SMU Meadows Dance Ensemble to Premiere New Interpretation of Stravinsky's THE FIREBIRD

On May 11, 2016, the Meadows Dance Ensemble will perform the world premiere of a new interpretation of Igor Stravinsky's The Firebird by noted choreographers Claudia Lavista and Victor Manuel Ruiz, artistic directors of Delfos Danza Contemporanea in Mazatlán, Mexico. The newly choreographed version of Stravinsky's 1910 classic The Firebird replaces the magical and mercurial glowing bird of Russian folklore with a more contemporary version of Stravinsky's masterwork, inspired by the visual aesthetics of Hieronymus Bosch.

The theme of migration provides the undercurrent to the dance, in both a large and a small sense. Dancers move under an undulating fabric "ocean" covered with dozens of ordinary household goods-a toaster, a lamp, a doll-alluding to the displacement of both people and things. Equal parts visual poetry and choreographic expression, the work provides a universe of symbols interwoven in a series of vignettes that allow for an open interpretation by audience members.

Following Delfos Danza Contemporeanea's past success in reinterpreting works by Stravinsky, Patty Harrington Delaney, chair of the SMU Division of Dance, invited Lavista and Ruiz to create the choreography for Meadows students.
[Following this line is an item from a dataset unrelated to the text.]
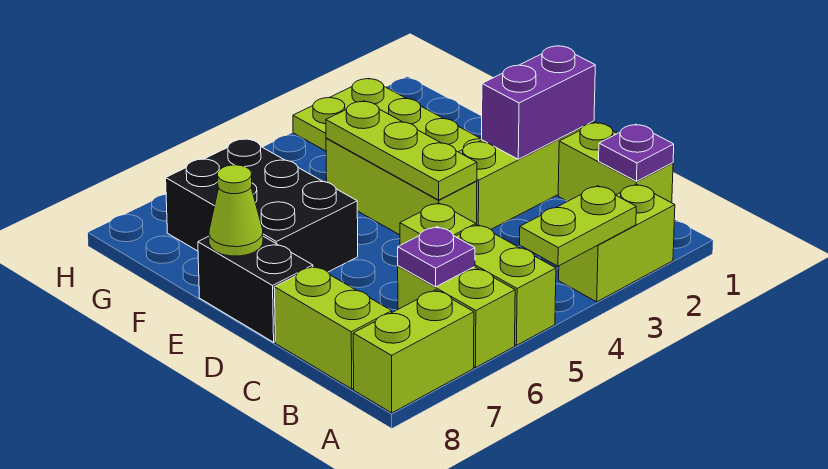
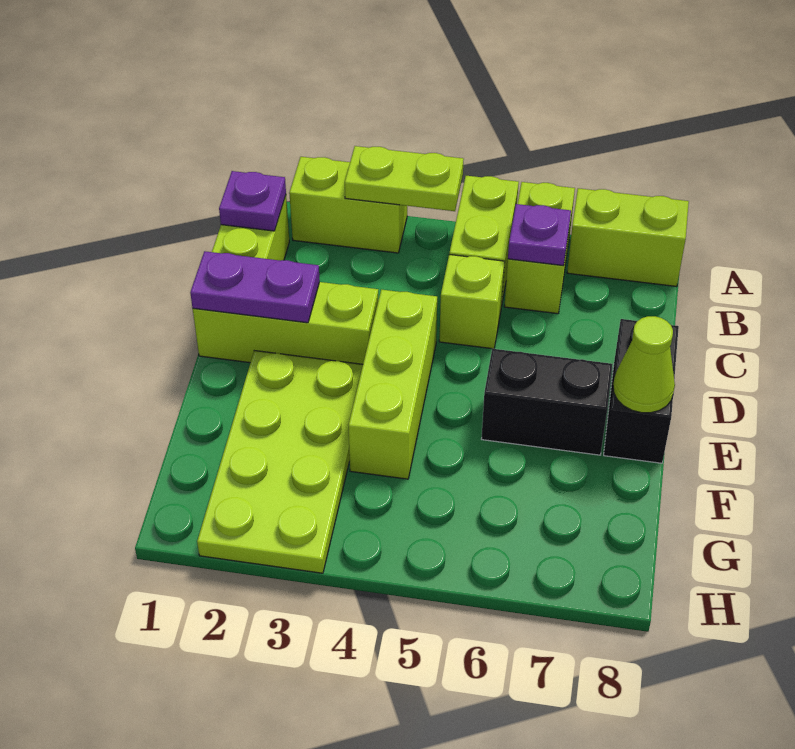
lime 1x2 brick [274,266,392,389] -> none
purple 1x2 brick [482,46,595,159] -> purple 1x2 plate [190,251,320,323]
lime 1x3 plate [326,101,477,200] -> none
black 2x3 brick [166,139,358,272] -> black 1x2 brick [482,349,613,455]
In all, 17 dancers will perform the piece, under the direction of Lavista and Ruiz, who worked directly with the students during a residency at SMU Meadows. Students have also been invited to contribute their own personal reflections and experiences in the creation of the final piece.

The Firebird project exemplifies the work of Delfos Danza Contemporanea, a collective of artists and educators dedicated to new ideas, new approaches and new forms. Their 2015 version of Stravinsky's iconic The Rite of Spring was praised by critics as "breathtaking" and "unforgettable." Founded in 1992 by Lavista and Ruiz, the group is today considered Mexico's premier contemporary dance company and one of the top artistic companies in Latin America.

"Every human being is an immigrant," says Lavista. "We spend our entire lives leaving behind ideas, spaces, and concepts. As we migrate we carry with us memories and relics from our previous lives. We develop new ways of thinking, communicating, and coexisting as we experience rootlessness and constant adaptation. We migrate to survive. We migrate because we have hope. During migration something within us dies, only to give birth to something else. This work is dedicated to the constant travelers-the men and women worldwide who mobilize their entire lives and start anew from scratch-and also to the small, internal migrations that happen to us all every day, allowing us to embrace the world in its magnificence and diversity."

Lavista, the recipient of numerous national and international awards, has performed worldwide and created more than 45 works for companies throughout North America. She has also been a guest artist at prestigious dance festivals and colleges in the U.S. and Mexico and conducted workshops and master classes internationally. In addition to serving as co-artistic director of Delfos, she is co-director and a teacher of the Mazatlán Professional School of Contemporary Dance and director of the Creators Special Program at the Arts Center in Oaxaca, specializing in the development of young choreographers.

Ruiz is a dancer, choreographer, teacher, and lighting designer whose 30-year career has included numerous awards in each category. He has performed extensively, taught master classes internationally, created more than 50 works for dance companies, had his choreography presented at dance festivals and venues in multiple countries, and earned international praise for the clarity and poetry of his choreographic works and lighting design. With Lavista, he is co-artistic director and lighting designer of Delfos and co-director and a teacher of the Mazatlán Professional School of Contemporary Dance.

The Firebird will be performed at the Winspear Opera House on May 11, 2016, for "Meadows at the Winspear," the annual fundraising event for the Meadows School of the Arts, with the Meadows Dance Ensemble collaborating with the acclaimed Meadows Symphony Orchestra under the direction of Paul Phillips.